El futuro de la atención médica en los países con menor desarrollo económico podría verse alterado por la irrupción de la inteligencia artificial (IA) en la sanidad, según la visión que comparte Bill Gates desde su blog.
Para el empresario, la escasez crónica de médicos en regiones como el África subsahariana representa una barrera prácticamente inabordable, pero la IA promete convertirse en una aliada en la lucha contra la mortalidad infantil y la precariedad sanitaria.
Qué problemas ve Bill Gates en la atención sanitaria en países pobres
Para ilustrar el alcance limitado de los recursos actuales, Gates enfatizó la gravedad de la situación: “En el África subsahariana, que sufre la tasa de mortalidad infantil más alta del mundo, hay un déficit de casi 6 millones de trabajadores de la salud, una brecha tan grande que ni siquiera los esfuerzos más agresivos de contratación y capacitación pueden cerrarla en el futuro previsible”, señaló.
El impacto de esta realidad trasciende la escasez de personal, afectando gravemente la calidad del servicio: “Esta enorme escasez pone al personal sanitario de estos países en una situación desesperada. Se ven obligados a clasificar a muchos pacientes con muy poco apoyo administrativo, tecnología moderna y directrices clínicas actualizadas”, describió Gates.
La magnitud del problema se refleja en las estimaciones de mortalidad: “La OMS estima que la atención de baja calidad contribuye a entre 6 y 8 millones de muertes anuales en países de ingresos bajos y medios, sin contar los millones que mueren por falta de acceso a la atención sanitaria”, remarcó Gates.
Qué soluciones puede traer la IA para mejorar la salud en los países pobres
Las esperanzas se centran en la capacidad de la inteligencia artificial para “llegar a muchas más personas con una atención de mucha mayor calidad”. El caso de Ruanda pone rostro a esta tendencia: el país tiene solo un profesional sanitario por cada mil habitantes, muy lejos de la pauta de cuatro por cada mil que marca la OMS.
Ante esta carencia, la creación de un Centro de Inteligencia Sanitaria en Kigali marca un avance: “Como parte de la iniciativa de reforma 4x4, el ministro de Salud, Dr. Sabin Nsanzimana, anunció recientemente la puesta en marcha de un Centro de Inteligencia Sanitaria basado en IA en Kigali para garantizar que los limitados recursos sanitarios se utilicen de la forma más racional posible”, destacó Gates.
En términos de impacto y anticipación histórica, Gates coincide con la visión oficial ruandesa sobre la trascendencia de la IA en la medicina.

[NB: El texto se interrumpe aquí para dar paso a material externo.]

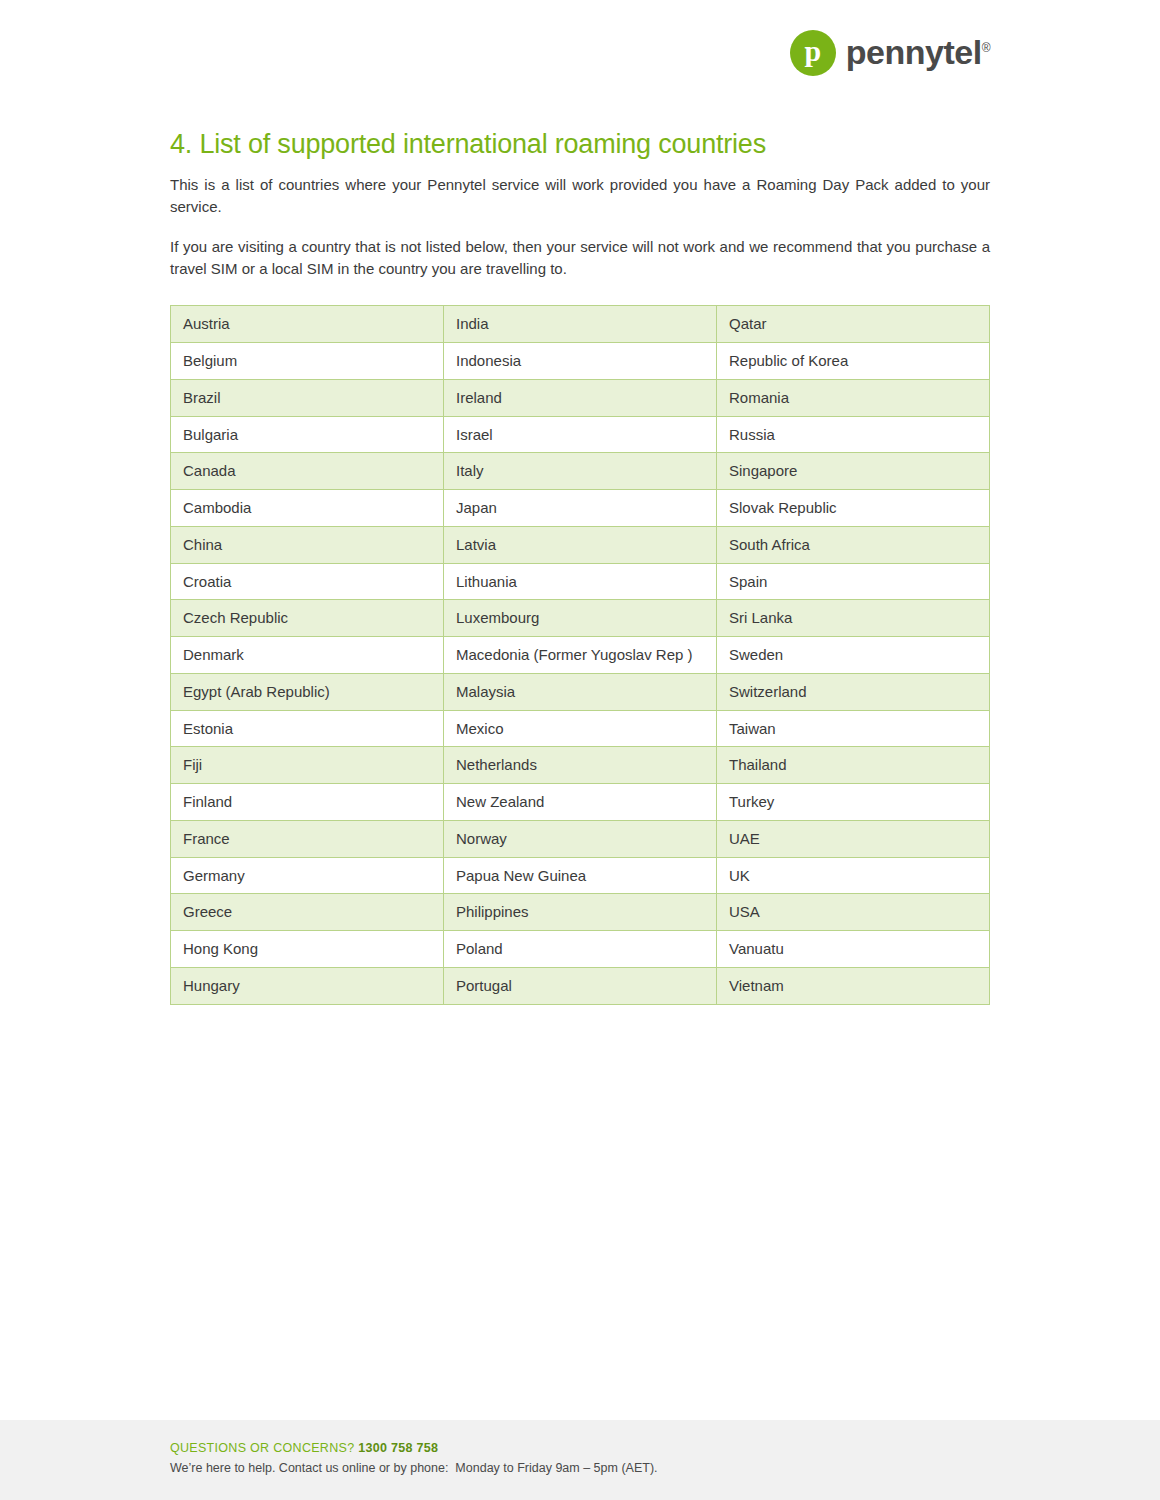p
pennytel®
4. List of supported international roaming countries
This is a list of countries where your Pennytel service will work provided you have a Roaming Day Pack added to your service.
If you are visiting a country that is not listed below, then your service will not work and we recommend that you purchase a travel SIM or a local SIM in the country you are travelling to.
| Austria | India | Qatar |
| Belgium | Indonesia | Republic of Korea |
| Brazil | Ireland | Romania |
| Bulgaria | Israel | Russia |
| Canada | Italy | Singapore |
| Cambodia | Japan | Slovak Republic |
| China | Latvia | South Africa |
| Croatia | Lithuania | Spain |
| Czech Republic | Luxembourg | Sri Lanka |
| Denmark | Macedonia (Former Yugoslav Rep ) | Sweden |
| Egypt (Arab Republic) | Malaysia | Switzerland |
| Estonia | Mexico | Taiwan |
| Fiji | Netherlands | Thailand |
| Finland | New Zealand | Turkey |
| France | Norway | UAE |
| Germany | Papua New Guinea | UK |
| Greece | Philippines | USA |
| Hong Kong | Poland | Vanuatu |
| Hungary | Portugal | Vietnam |
QUESTIONS OR CONCERNS? 1300 758 758
We’re here to help. Contact us online or by phone: Monday to Friday 9am – 5pm (AET).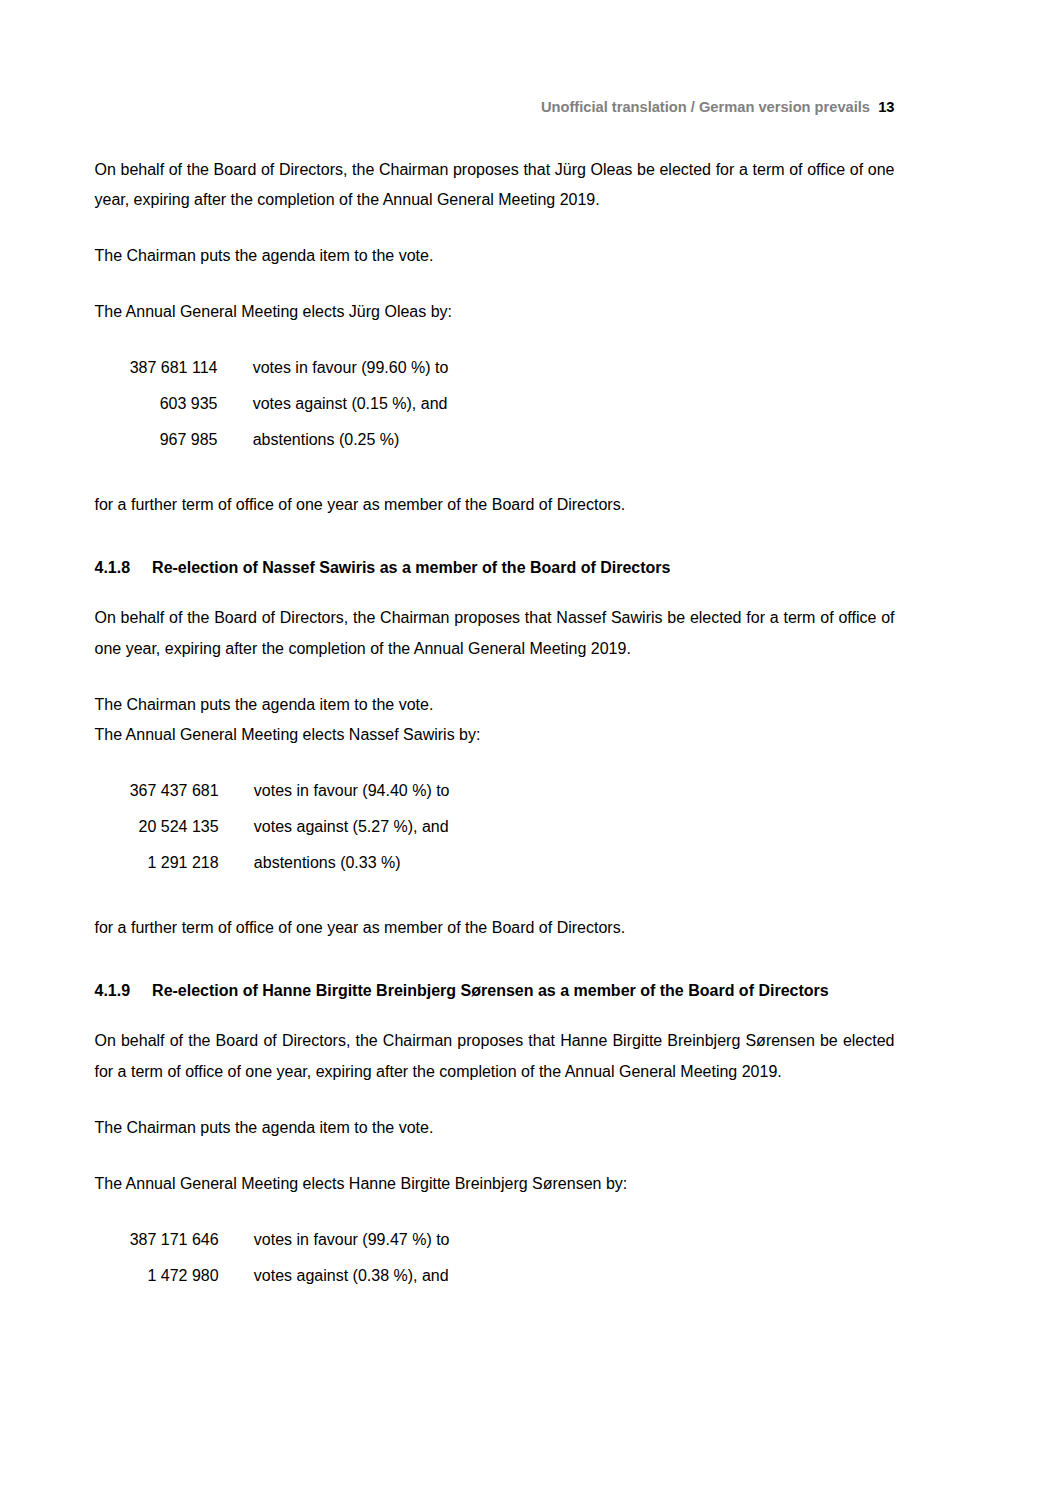Unofficial translation / German version prevails 13
On behalf of the Board of Directors, the Chairman proposes that Jürg Oleas be elected for a term of office of one year, expiring after the completion of the Annual General Meeting 2019.
The Chairman puts the agenda item to the vote.
The Annual General Meeting elects Jürg Oleas by:
| 387 681 114 | votes in favour (99.60 %) to |
| 603 935 | votes against (0.15 %), and |
| 967 985 | abstentions (0.25 %) |
for a further term of office of one year as member of the Board of Directors.
4.1.8 Re-election of Nassef Sawiris as a member of the Board of Directors
On behalf of the Board of Directors, the Chairman proposes that Nassef Sawiris be elected for a term of office of one year, expiring after the completion of the Annual General Meeting 2019.
The Chairman puts the agenda item to the vote.
The Annual General Meeting elects Nassef Sawiris by:
| 367 437 681 | votes in favour (94.40 %) to |
| 20 524 135 | votes against (5.27 %), and |
| 1 291 218 | abstentions (0.33 %) |
for a further term of office of one year as member of the Board of Directors.
4.1.9 Re-election of Hanne Birgitte Breinbjerg Sørensen as a member of the Board of Directors
On behalf of the Board of Directors, the Chairman proposes that Hanne Birgitte Breinbjerg Sørensen be elected for a term of office of one year, expiring after the completion of the Annual General Meeting 2019.
The Chairman puts the agenda item to the vote.
The Annual General Meeting elects Hanne Birgitte Breinbjerg Sørensen by:
| 387 171 646 | votes in favour (99.47 %) to |
| 1 472 980 | votes against (0.38 %), and |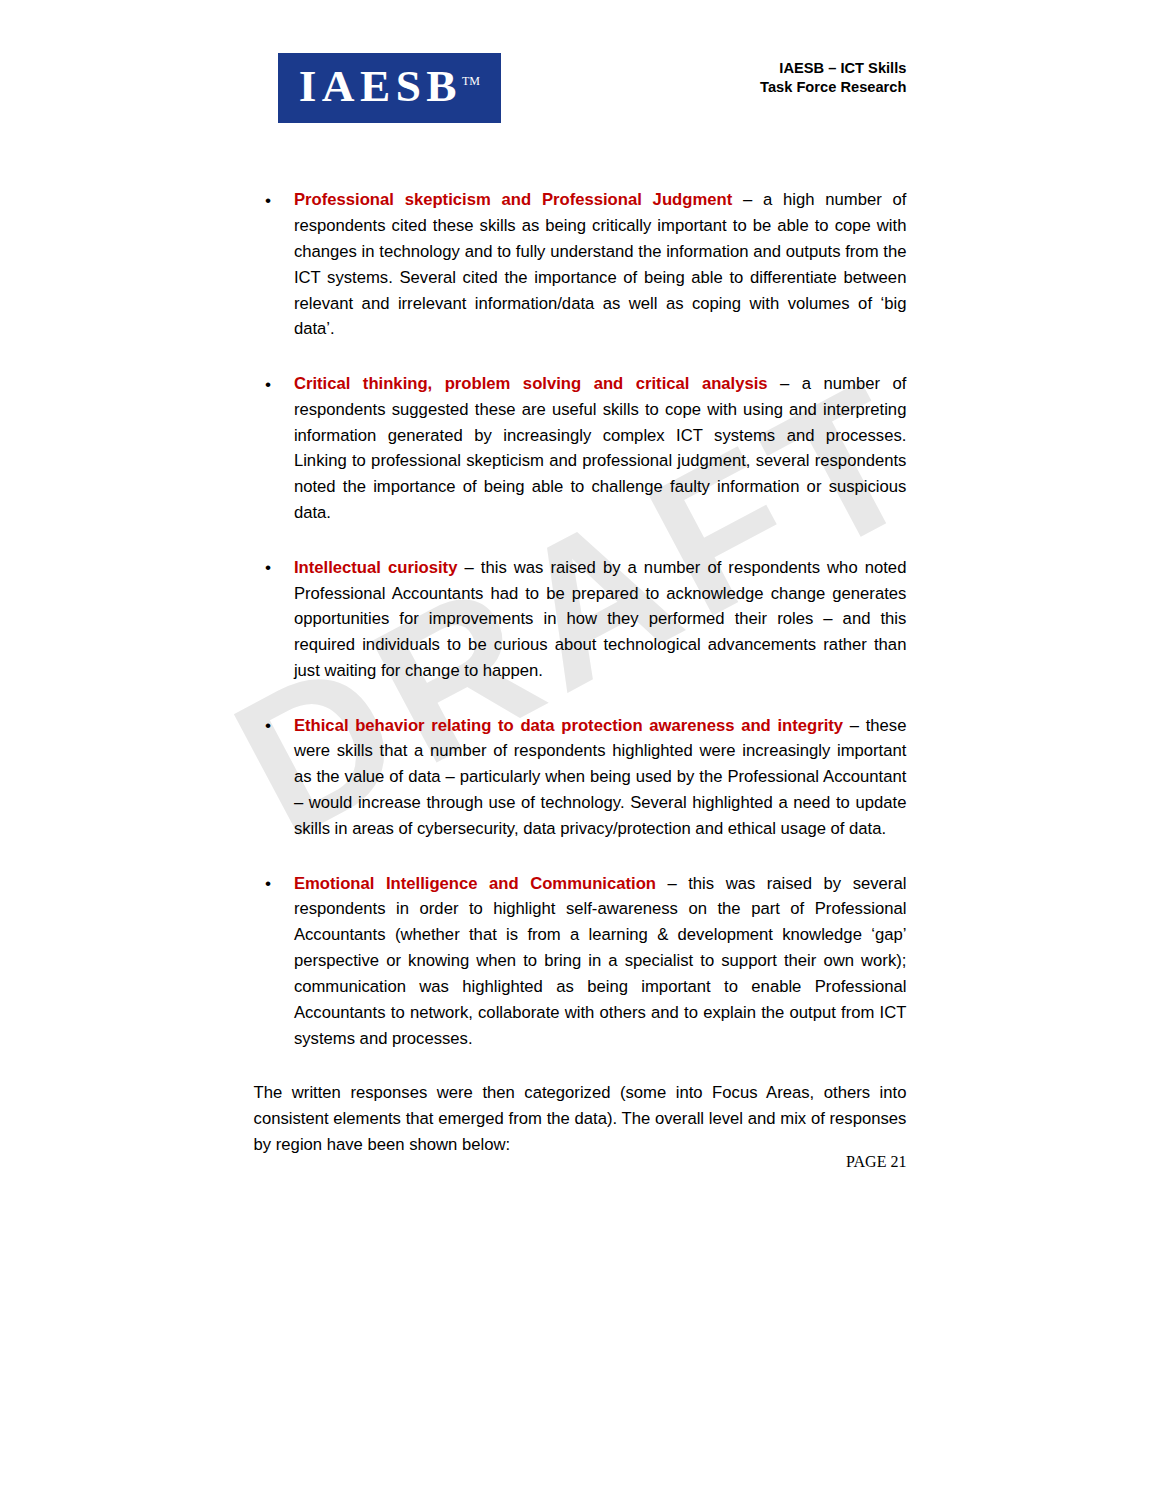DRAFT
IAESBTM
IAESB – ICT Skills
Task Force Research
Professional skepticism and Professional Judgment – a high number of respondents cited these skills as being critically important to be able to cope with changes in technology and to fully understand the information and outputs from the ICT systems. Several cited the importance of being able to differentiate between relevant and irrelevant information/data as well as coping with volumes of ‘big data’.
Critical thinking, problem solving and critical analysis – a number of respondents suggested these are useful skills to cope with using and interpreting information generated by increasingly complex ICT systems and processes. Linking to professional skepticism and professional judgment, several respondents noted the importance of being able to challenge faulty information or suspicious data.
Intellectual curiosity – this was raised by a number of respondents who noted Professional Accountants had to be prepared to acknowledge change generates opportunities for improvements in how they performed their roles – and this required individuals to be curious about technological advancements rather than just waiting for change to happen.
Ethical behavior relating to data protection awareness and integrity – these were skills that a number of respondents highlighted were increasingly important as the value of data – particularly when being used by the Professional Accountant – would increase through use of technology. Several highlighted a need to update skills in areas of cybersecurity, data privacy/protection and ethical usage of data.
Emotional Intelligence and Communication – this was raised by several respondents in order to highlight self-awareness on the part of Professional Accountants (whether that is from a learning & development knowledge ‘gap’ perspective or knowing when to bring in a specialist to support their own work); communication was highlighted as being important to enable Professional Accountants to network, collaborate with others and to explain the output from ICT systems and processes.
The written responses were then categorized (some into Focus Areas, others into consistent elements that emerged from the data). The overall level and mix of responses by region have been shown below:
PAGE 21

“El Ministro Nsanzimana ha calificado la IA como el tercer gran descubrimiento que transformará la medicina, después de las vacunas y los antibióticos, y estoy de acuerdo con su punto de vista”, afirmó.
El alcance de la IA no se limita al apoyo en lugares con déficit extremo. Gates observa su utilidad en países desarrollados, donde mejora la labor clínica cotidiana. “Si vives en un país más rico y has consultado recientemente con un médico, quizá ya hayas visto cómo la IA facilita la vida a los profesionales sanitarios”, dijo.
Cómo la IA puede impactar en la labor de los médicos
Para Gates, en lugar de tomar notas constantemente, “los médicos ahora pueden dedicar más tiempo a hablar directamente contigo sobre tu salud, mientras la IA transcribe y resume la visita. Posteriormente, la IA puede gestionar gran parte del papeleo, para que los médicos y enfermeros puedan centrarse en el siguiente paciente”.
El filántropo anticipa esta revolución con un llamado directo: “Creo que la unión entre privados, gobiernos, innovadores y personal sanitario del África subsahariana es un paso hacia el tipo de IA que necesitamos”.
Asimismo, agregó que es necesario crear “sistemas que ayuden a personas de todo el mundo a resolver desafíos generacionales que antes simplemente no sabían cómo abordar”.